Day: July 13, 2018

PIC Summer Projects

Written by Rylie Kostreva

We’re almost half way through the summer, and boy has it been a busy one. We PIC’s like to use the summer months to dive into projects and practice our lean thinking outside of the kaizen realm. This summer we’ve been working on a total of seven projects, all with one center subject, alignment. From better improving our personal task flow, to creating new processes to aid our lean practitioners on campus. We’ve been challenged, and inspired, to take our processes and align each towards one another, as well as to the goals of the Office of Continuous Improvement.
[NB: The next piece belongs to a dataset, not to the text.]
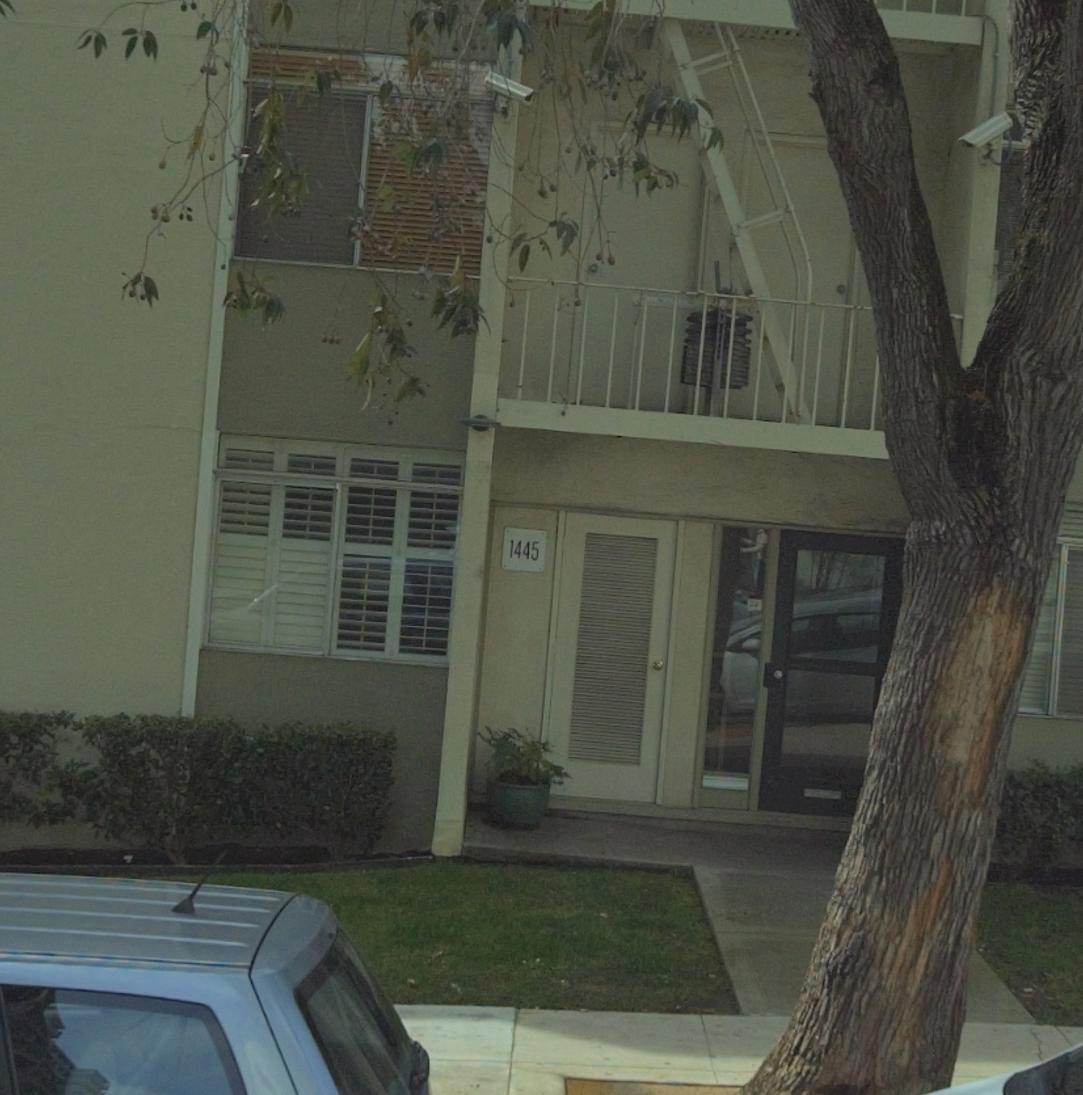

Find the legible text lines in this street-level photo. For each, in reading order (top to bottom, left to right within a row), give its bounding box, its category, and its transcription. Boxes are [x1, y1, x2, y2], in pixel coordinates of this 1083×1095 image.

The first lengthy project that we’ve been working on is one that was initiated back in March and has just reached completion. We titled it, “Professional Writing Workshop.” This project was launched after recognizing that all the PICs wrote in a different format and had a different understanding of what “professional” writing meant. On day one we sat down and started our workshop with an affinity diagram, answering the question, “What does professional writing mean?” This helped us to identify our current state, where we all aligned, and where we were different. Then we researched professional opinions on what it actually means to write professionally. From there we evaluated our historical standards, made changes, executed a kata run, and finally decided on a new standard.

 

Professional Writing Workshop

The second project that we’ve been working on as an entire office is the Lean Lending Library. This was initiated back in February and was our first project that strives to practice incremental improvements. This brand new resource is a library of activities. Ones that our office has hosted in the past, and are available to be checked out by other people to host the activity themselves. The library consists of an activity instruction sheet that guides the borrower through the entire activity by providing preparation considerations, materials, and instructions. We completed an inner-office kata run and now we are in the process of having a handful of volunteer facilitators run through a kata.

 

Activity Instruction Template 3_Page_1Activity Instruction Template 3_Page_2

The third big project that is on-going, is really two that became sisters, PIC board Breakdown and PIC standards. After noticing some disturbances in flow that kept repeating, we decided it was time to reevaluate our PIC processes, these processes were homed by two whiteboards. Dominique and I sat down for a few hours one day and walked through all of the pieces of the board, taking careful note of areas that we identified as being difficult, unclear, or unnecessary. From there we asked, “What items would be better? What things do we do regularly practice that aren’t captured here?”  Then we drew up specific things we’d like to add and ideas we wanted to explore. We requested a single, larger whiteboard to create a more friendly canvas and rearranged our board categories into a more thought-out way. The items we look at daily were moved to eye level, our metrics became the center focus, the items we look at monthly moved slightly above eye level, and we created a larger area to note action items. This dissection of flow lead into questioning our current standard practices, and from there we followed a similar process to that of the professional writing workshop and have been working on developing better, more accurate written standards of the PIC duties.

 

PIC board Breakdown

These are just a few of the projects we’ve been working on this summer to create a better experience for the employees and the guests of the office of continuous improvement. Not only has the process become more effective and efficient, but there’s also been an unexpected, yet positive, result from it. Our communication skills amongst one another have increased drastically and our comradery has grown immensely.